▸ **Records provided**

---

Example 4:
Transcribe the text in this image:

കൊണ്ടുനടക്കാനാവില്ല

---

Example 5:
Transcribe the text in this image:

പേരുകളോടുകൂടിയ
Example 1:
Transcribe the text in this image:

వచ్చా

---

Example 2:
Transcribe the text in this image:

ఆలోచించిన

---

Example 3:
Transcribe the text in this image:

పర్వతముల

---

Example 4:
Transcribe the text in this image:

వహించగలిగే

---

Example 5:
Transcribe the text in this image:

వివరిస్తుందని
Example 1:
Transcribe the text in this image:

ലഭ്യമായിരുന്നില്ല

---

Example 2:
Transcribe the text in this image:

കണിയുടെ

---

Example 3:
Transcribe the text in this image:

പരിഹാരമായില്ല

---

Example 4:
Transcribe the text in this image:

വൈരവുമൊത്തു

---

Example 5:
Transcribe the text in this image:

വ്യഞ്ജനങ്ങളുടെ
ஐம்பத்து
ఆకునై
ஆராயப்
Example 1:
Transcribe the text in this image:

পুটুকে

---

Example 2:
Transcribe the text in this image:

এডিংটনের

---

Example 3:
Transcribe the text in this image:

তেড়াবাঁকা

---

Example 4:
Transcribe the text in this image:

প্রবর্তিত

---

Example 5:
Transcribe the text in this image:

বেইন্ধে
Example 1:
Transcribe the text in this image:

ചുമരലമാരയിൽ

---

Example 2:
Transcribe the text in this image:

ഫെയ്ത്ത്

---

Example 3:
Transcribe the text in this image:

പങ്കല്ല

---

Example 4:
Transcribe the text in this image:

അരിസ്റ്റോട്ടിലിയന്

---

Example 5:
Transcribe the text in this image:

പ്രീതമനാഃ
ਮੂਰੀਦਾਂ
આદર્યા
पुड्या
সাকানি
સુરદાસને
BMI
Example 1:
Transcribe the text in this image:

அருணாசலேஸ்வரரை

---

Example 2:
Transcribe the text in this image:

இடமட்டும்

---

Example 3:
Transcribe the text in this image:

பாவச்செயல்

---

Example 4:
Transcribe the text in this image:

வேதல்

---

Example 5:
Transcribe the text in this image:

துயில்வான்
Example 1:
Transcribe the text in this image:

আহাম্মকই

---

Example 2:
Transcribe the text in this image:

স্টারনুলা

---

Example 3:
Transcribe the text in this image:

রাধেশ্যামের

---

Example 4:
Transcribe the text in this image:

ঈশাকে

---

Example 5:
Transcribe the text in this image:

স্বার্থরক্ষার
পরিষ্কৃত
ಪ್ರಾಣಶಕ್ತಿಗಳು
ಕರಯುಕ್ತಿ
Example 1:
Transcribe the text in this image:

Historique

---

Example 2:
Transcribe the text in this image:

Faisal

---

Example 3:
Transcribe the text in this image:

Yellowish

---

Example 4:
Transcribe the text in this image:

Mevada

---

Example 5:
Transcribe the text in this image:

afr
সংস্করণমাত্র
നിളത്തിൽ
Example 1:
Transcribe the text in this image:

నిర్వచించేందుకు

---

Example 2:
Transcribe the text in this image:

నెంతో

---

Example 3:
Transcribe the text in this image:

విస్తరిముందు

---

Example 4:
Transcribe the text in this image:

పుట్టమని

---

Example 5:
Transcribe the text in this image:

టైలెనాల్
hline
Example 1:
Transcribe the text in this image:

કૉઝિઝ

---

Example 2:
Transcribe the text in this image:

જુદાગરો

▸ **Assigned task**
Output every record without changing any wording.

▸ **Exercise response**
---

Example 4:
Transcribe the text in this image:

കൊണ്ടുനടക്കാനാവില്ല

---

Example 5:
Transcribe the text in this image:

പേരുകളോടുകൂടിയ
Example 1:
Transcribe the text in this image:

వచ్చా

---

Example 2:
Transcribe the text in this image:

ఆలోచించిన

---

Example 3:
Transcribe the text in this image:

పర్వతముల

---

Example 4:
Transcribe the text in this image:

వహించగలిగే

---

Example 5:
Transcribe the text in this image:

వివరిస్తుందని
Example 1:
Transcribe the text in this image:

ലഭ്യമായിരുന്നില്ല

---

Example 2:
Transcribe the text in this image:

കണിയുടെ

---

Example 3:
Transcribe the text in this image:

പരിഹാരമായില്ല

---

Example 4:
Transcribe the text in this image:

വൈരവുമൊത്തു

---

Example 5:
Transcribe the text in this image:

വ്യഞ്ജനങ്ങളുടെ
ஐம்பத்து
ఆకునై
ஆராயப்
Example 1:
Transcribe the text in this image:

পুটুকে

---

Example 2:
Transcribe the text in this image:

এডিংটনের

---

Example 3:
Transcribe the text in this image:

তেড়াবাঁকা

---

Example 4:
Transcribe the text in this image:

প্রবর্তিত

---

Example 5:
Transcribe the text in this image:

বেইন্ধে
Example 1:
Transcribe the text in this image:

ചുമരലമാരയിൽ

---

Example 2:
Transcribe the text in this image:

ഫെയ്ത്ത്

---

Example 3:
Transcribe the text in this image:

പങ്കല്ല

---

Example 4:
Transcribe the text in this image:

അരിസ്റ്റോട്ടിലിയന്

---

Example 5:
Transcribe the text in this image:

പ്രീതമനാഃ
ਮੂਰੀਦਾਂ
આદર્યા
पुड्या
সাকানি
સુરદાસને
BMI
Example 1:
Transcribe the text in this image:

அருணாசலேஸ்வரரை

---

Example 2:
Transcribe the text in this image:

இடமட்டும்

---

Example 3:
Transcribe the text in this image:

பாவச்செயல்

---

Example 4:
Transcribe the text in this image:

வேதல்

---

Example 5:
Transcribe the text in this image:

துயில்வான்
Example 1:
Transcribe the text in this image:

আহাম্মকই

---

Example 2:
Transcribe the text in this image:

স্টারনুলা

---

Example 3:
Transcribe the text in this image:

রাধেশ্যামের

---

Example 4:
Transcribe the text in this image:

ঈশাকে

---

Example 5:
Transcribe the text in this image:

স্বার্থরক্ষার
পরিষ্কৃত
ಪ್ರಾಣಶಕ್ತಿಗಳು
ಕರಯುಕ್ತಿ
Example 1:
Transcribe the text in this image:

Historique

---

Example 2:
Transcribe the text in this image:

Faisal

---

Example 3:
Transcribe the text in this image:

Yellowish

---

Example 4:
Transcribe the text in this image:

Mevada

---

Example 5:
Transcribe the text in this image:

afr
সংস্করণমাত্র
നിളത്തിൽ
Example 1:
Transcribe the text in this image:

నిర్వచించేందుకు

---

Example 2:
Transcribe the text in this image:

నెంతో

---

Example 3:
Transcribe the text in this image:

విస్తరిముందు

---

Example 4:
Transcribe the text in this image:

పుట్టమని

---

Example 5:
Transcribe the text in this image:

టైలెనాల్
hline
Example 1:
Transcribe the text in this image:

કૉઝિઝ

---

Example 2:
Transcribe the text in this image:

જુદાગરો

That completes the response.